Aquilo ia além dos limites do possível; entretanto... o exemplar achava-se em
perfeito estado, e a data não mostrava sinais de falsificação. Os tipos
característicos do “Eco” eram perfeitamente reconhecíveis. Então...
— Impossível! Impossível! Não resta dúvida de que não estou sonhando — disse
Martin — e que este jornal é o “Eco”. Por conseguinte... Irei a Gatwick amanhã
bem cedo e darei ordem aos rapazes. Se isto for verdade, serei o homem mais
rico da Inglaterra!
Com cavalos que pagavam 100 por 8, sua fortuna estava feita. Bastava apenas
seguir as indicações do jornal e acreditar em milagres.
O dono do bar, que conhecia Thompson, aproximou-se com ar misterioso.
— Podia dar-me um palpite, senhor?
O “Perigoso” vacilou.
— Bem — disse finalmente, — não há inconvenientes. Jogue em Salmon no segundo.
Não se preocupe com os comentários. Esse cavalo ganhará.
Deixou a sala com passo irregular. Em caminho para casa, lembrou-se de que o
médico o proibira de beber. O “Perigoso Martin” bebendo! Até então ignorava o
que fosse álcool...
Martin chegou a Gatwick às primeiras horas da manhã. O meeting anual tinha nele
um jogador afortunado. Mas desta vez não se tratava de jogar, e sim de
acomodar-se às indicações do “Eco”.
Por exemplo, aceitar apostas em todos os cavalos, menos em Inkerman... e por
sua vez, arriscar cinco libras nos cascos desse animal.
Inkerman... Primeiro! Rateio: 6 por 1.
Assim, sucessivamente, as indicações do jornal foram se realizando. Depois
dessa vitória, deu-se a de Salmon no segundo páreo. E no terceiro...
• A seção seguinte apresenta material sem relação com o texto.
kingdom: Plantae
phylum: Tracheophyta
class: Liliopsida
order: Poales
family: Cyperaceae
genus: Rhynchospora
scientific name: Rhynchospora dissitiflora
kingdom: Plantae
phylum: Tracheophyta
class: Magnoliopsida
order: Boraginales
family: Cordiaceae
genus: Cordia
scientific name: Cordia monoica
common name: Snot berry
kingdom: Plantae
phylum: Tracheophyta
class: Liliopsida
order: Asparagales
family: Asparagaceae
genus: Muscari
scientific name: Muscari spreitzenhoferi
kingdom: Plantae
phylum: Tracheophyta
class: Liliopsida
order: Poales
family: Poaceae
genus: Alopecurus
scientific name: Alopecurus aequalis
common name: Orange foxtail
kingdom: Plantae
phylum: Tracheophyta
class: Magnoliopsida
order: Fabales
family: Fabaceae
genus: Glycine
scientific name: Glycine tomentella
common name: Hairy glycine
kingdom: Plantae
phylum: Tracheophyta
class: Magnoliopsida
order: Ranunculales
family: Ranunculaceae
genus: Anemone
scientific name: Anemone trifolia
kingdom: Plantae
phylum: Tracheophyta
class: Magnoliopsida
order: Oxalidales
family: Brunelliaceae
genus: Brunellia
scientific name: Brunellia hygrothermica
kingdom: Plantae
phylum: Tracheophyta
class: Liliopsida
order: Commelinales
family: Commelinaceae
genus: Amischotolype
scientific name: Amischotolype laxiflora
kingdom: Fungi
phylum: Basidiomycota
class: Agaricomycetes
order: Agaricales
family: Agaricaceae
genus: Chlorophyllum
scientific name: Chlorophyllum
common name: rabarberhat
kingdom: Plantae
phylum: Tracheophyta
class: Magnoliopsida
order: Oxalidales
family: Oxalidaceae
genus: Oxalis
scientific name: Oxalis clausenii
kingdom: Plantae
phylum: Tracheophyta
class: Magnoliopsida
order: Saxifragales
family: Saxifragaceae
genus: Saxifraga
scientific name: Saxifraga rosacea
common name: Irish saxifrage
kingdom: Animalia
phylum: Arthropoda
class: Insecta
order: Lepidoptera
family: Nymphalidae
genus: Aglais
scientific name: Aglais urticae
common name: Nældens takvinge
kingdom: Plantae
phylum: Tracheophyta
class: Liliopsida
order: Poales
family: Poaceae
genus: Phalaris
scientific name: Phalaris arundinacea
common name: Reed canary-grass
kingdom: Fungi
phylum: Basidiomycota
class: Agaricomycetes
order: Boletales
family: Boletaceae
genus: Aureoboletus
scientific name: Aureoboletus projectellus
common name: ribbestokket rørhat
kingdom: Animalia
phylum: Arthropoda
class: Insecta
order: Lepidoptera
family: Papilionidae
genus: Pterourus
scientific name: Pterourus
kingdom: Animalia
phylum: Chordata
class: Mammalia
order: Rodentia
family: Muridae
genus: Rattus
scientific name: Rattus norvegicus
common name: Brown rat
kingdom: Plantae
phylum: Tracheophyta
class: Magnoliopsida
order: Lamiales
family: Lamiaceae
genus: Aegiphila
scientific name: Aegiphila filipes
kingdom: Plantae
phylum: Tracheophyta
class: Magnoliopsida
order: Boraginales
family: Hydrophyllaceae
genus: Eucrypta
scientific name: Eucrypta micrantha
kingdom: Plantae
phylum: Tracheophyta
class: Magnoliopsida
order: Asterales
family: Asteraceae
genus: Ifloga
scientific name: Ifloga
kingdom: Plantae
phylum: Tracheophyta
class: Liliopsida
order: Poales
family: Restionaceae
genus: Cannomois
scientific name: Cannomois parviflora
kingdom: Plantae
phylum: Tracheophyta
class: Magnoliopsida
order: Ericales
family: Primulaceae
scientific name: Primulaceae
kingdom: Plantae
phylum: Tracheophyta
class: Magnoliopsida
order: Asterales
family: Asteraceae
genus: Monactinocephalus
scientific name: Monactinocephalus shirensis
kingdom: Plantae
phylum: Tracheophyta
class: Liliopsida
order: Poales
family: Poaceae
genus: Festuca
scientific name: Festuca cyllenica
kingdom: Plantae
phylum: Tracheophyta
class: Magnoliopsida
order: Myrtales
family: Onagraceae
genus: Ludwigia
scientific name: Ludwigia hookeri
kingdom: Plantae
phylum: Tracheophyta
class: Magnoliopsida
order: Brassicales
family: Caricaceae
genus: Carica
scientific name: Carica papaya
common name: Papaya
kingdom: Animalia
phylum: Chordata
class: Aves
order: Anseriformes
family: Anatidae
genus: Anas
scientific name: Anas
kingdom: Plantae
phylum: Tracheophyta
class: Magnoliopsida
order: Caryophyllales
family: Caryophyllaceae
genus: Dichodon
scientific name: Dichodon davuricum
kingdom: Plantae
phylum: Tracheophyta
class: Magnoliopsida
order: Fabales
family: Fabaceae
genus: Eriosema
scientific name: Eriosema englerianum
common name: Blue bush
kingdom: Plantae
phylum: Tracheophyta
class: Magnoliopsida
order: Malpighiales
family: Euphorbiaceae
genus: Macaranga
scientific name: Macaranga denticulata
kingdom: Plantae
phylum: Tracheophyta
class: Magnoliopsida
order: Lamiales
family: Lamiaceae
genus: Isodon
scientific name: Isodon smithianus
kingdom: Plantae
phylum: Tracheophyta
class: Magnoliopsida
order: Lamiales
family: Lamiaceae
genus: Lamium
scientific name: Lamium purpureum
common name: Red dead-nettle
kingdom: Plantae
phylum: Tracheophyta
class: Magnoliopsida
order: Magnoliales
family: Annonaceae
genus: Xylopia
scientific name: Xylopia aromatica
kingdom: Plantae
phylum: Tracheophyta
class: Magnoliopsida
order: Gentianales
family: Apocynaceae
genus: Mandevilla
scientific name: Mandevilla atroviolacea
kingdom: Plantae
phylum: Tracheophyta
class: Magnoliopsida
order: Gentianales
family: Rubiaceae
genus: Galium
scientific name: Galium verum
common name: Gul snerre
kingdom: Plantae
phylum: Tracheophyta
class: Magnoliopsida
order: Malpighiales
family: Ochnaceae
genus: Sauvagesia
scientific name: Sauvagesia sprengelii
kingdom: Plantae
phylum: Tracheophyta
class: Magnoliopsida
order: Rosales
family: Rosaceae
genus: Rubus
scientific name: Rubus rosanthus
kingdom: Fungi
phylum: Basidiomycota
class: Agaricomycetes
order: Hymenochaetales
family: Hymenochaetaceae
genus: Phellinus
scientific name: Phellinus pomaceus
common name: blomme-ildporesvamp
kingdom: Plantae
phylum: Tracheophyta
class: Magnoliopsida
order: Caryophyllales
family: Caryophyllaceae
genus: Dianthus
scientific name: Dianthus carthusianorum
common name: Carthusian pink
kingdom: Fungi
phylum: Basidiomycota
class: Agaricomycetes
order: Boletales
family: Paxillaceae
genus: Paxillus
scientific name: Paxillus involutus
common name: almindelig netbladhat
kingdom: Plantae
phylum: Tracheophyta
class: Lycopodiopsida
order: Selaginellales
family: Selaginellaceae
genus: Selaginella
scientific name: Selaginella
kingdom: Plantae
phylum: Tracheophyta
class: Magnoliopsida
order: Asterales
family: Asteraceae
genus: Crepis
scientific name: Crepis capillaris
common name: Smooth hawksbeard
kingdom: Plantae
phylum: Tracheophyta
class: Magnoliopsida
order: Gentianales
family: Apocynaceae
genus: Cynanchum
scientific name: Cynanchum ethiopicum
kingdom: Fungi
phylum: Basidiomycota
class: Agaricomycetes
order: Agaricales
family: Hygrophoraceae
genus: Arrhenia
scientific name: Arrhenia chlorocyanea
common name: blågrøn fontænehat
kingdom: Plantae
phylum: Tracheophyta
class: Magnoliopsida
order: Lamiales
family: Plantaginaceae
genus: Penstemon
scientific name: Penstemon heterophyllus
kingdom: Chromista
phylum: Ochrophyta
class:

Shallot era um animal de aspecto insignificante, e produziu má impressão no
desfile preliminar. O jóquei parecia inquieto quando os cavalos se enfileiraram
diante das fitas. Era evidente que poucos haviam apostado em Shallot; mas entre
esses poucos achava-se Martin, que arriscou a importância de todos os ganhos
anteriores.
Então, qual um pequeno pônei que desliza em meio a cavalos de grande categoria,
Shallot tomou a dianteira e ganhou a terceira corrida com três corpos de
vantagem.
Ébrio de glória, cercado de pessoas que o felicitavam com inveja nos olhos,
“Perigoso” deixou o hipódromo duas horas mais tarde. Sua enorme fortuna
representava a ruína de cem jogadores e o suicídio de um político; mas, “para
cada imbecil que morre, nasce meia dúzia”. E o rosto de Thompson, ao entrar no
trem que o reconduziria a Londres, era plácido e alegre.
Acompanhado por solícitos servidores, Martin procurou inutilmente uma mesa no
carro-restaurante, onde pudesse beber tranqüilamente. O vagão estava cheio de
jogadores, que comentavam em voz baixa a sorte desse homem extraordinário que
acabava de acertar nos oito vencedores com precisão matemática.
Uma garrafa de champanha devolveu-lhe um pouco das forças perdidas nesse dia
emocionante. No bolso do seu paletó amontoavam-se os cheques e as ordens de
pagamento: milhares e milhares de libras esterlinas! E além disso, estava ali o
“Eco”.
Movido pela antiga curiosidade, o “Perigoso” tirou o jornal do bolso para ler
outras notícias. A figura do velho apareceu claramente diante dos seus olhos. A
cara desse homem era diabólica, apesar da sua dignidade. Martin sentiu então um
estranho calafrio percorrer-lhe o corpo.
Abriu o diário. Comentários sobre a política européia. Acidentes de aviação na
Etiópia. Acidente esse que devia produzir-se duas horas depois, quando o trem
entrasse em Londres. Uma partida de tênis entre Tilden e Brougnon... Vencedor:
Tilden, por 6-1, 6-2 e...
Os olhos de Martin, errando pelas colunas, fixaram-se sobre uma notícia
impressa em grandes letras. A princípio, não compreendeu. Porém, logo viu as
palavras com clareza: “Morte no trem dos turfistas. O senhor Martin Thompson,
conhecido turfista, morreu esta tarde, quando voltava para Londres no trem de
Gatwick”.
As mãos de Martin abandonaram o jornal; as folhas caíram ao chão; e a palidez
que cobria o rosto do “Perigoso” estendeu-se às suas mãos paralisadas...
— Olhem! Thompson! Parece que desmaiou!
Um grupo de jogadores rodeou o corpo caído transversalmente no assento do
vagão. Alguém aproximou um copo cheio de uísque dos lábios de Martin, que
respirava com dificuldade.
— Não... não... nada de álcool. Parem o trem... por favor!
Ficou imóvel, com a boca aberta, numa expressão macabra.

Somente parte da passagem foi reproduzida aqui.